Nevertheless, a belief in ghosts and spirits was shared by young and old alike in the village, and religious rituals often involved the participation of the entire community, and provided a ground for communal bonding: at a spectacular exorcism of a possessed tree, people left their homes unlocked and ran into each other’s houses to capture the escaped ghost (113). There is also some sense of communal self-rule in the village: the villagers met to discuss when to begin the harvest each year (100), and people had to pay fines of barley should they break certain communal rules (80,100).
Towards the end of the book, the presence of the Chinese state and the forces of modernization made themselves more strongly felt in village life: the villagers started watching television, farmers began to use tractors for the harvest (101), the local government built a water supply system (118), and the Chinese government decided to offer the farmers grain in exchange for converting their fields into forests (101).

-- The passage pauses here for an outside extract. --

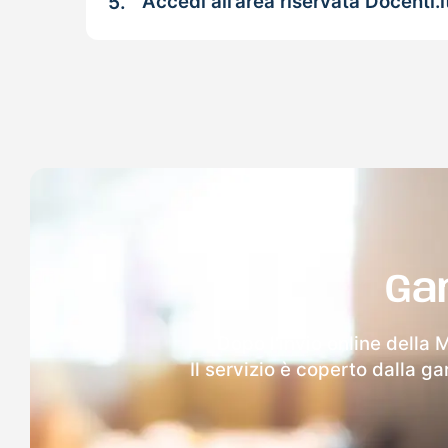
5.
Accedi all’area riservata Docenti.i
Ga
Dopo l'invio online della 
Il servizio è coperto dalla g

Most interesting is seeing how Kondro Tsering, as a child who had great sympathy for animals, reacted to and questions the norms and practices in the village, and sometimes even tried to change the state of affairs: while his attempts to treat the family dog more humanely than local custom dictated earned him the rebuke of the elders (87), Kondro Tsering successfully innovated the practice of herding pigs on the pasture, which made his family’s pigs fatter, and which was soon emulated by the rest of the village (85). Nonetheless, Kondro Tsering also relates how he felt upset and how his tears “splattered on their bodies” when the pigs he had raised on the pasture were eventually slaughtered (84).
In conclusion, Kondro Tsering’s biography provides not only insight into life in an Amdo Tibetan community that was changing under modernization and Sinicization in the 1980s and 1990s, but also an account of how a young man made sense of the different forces and institutions in the area, and how he moved forward in life pursuing his goals.

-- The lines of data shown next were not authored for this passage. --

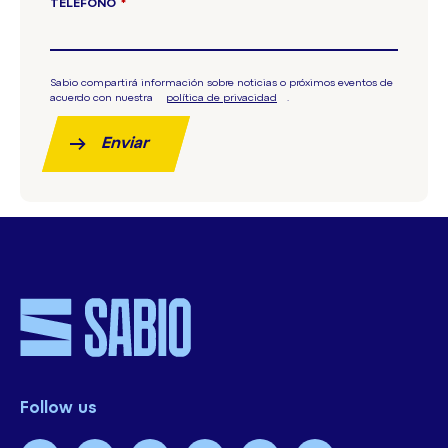
TELÉFONO
*
Sabio compartirá información sobre noticias o próximos eventos de
acuerdo con nuestra
política de privacidad
.
Enviar
Follow us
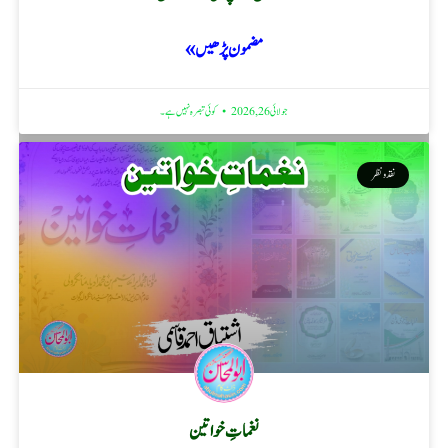
مضمون پڑھیں »
جولائی 26, 2026
کوئی تبصرہ نہیں ہے۔
نقد ونظر
نغماتِ خواتین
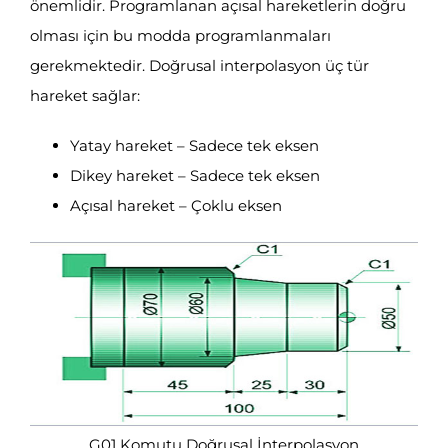
önemlidir. Programlanan açısal hareketlerin doğru
olması için bu modda programlanmaları
gerekmektedir. Doğrusal interpolasyon üç tür
hareket sağlar:
Yatay hareket – Sadece tek eksen
Dikey hareket – Sadece tek eksen
Açısal hareket – Çoklu eksen
G01 Komutu Doğrusal İnterpolasyon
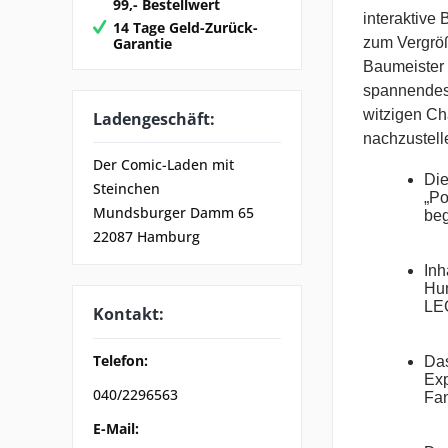
99,- Bestellwert
interaktive
14 Tage Geld-Zurück-
Garantie
zum Vergröß
Baumeister 
spannendes 
witzigen Ch
Ladengeschäft:
nachzustell
Der Comic-Laden mit
Die
Steinchen
„Po
Mundsburger Damm 65
beg
22087 Hamburg
Inh
Hun
LE
Kontakt:
Telefon:
Das
Exp
040/2296563
Fan
E-Mail:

[1] Kondro Tsering mentions being selected for the English Training Program (ETP) at Qinghai Normal University in 2003 (7), the news of which earned him “the first embrace [he] got from Father after [he] turned fifteen” (123). Hence he should not have been born later than 1988. Assuming that the “examination” (123) that allowed him to go to Qinghai Normal University was the Gaokao, which is usually taken the last year of high school, 1985 should be a good estimate of his year of birth.

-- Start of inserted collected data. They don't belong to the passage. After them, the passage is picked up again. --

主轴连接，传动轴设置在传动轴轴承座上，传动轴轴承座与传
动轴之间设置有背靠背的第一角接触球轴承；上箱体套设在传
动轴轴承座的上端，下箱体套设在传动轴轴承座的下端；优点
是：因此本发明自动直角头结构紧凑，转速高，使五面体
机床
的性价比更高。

[2] There was a “pre-school” year called xueqianban (学前班) that the students had to attend before the first grade (36). In the xueqianban the students are taught hanyu pinyin (Chinese romanization) and Arabic numerals. Kondro Tsering reports that the teachers, who were exclusively local Tibetans, were less interested in ensuring that the students learn anything than in trying to “tame” them (38). Kondro Tsering contrasts them to his Chinese teachers in the first grade, who ensured that the students absorbed what they were teaching (47).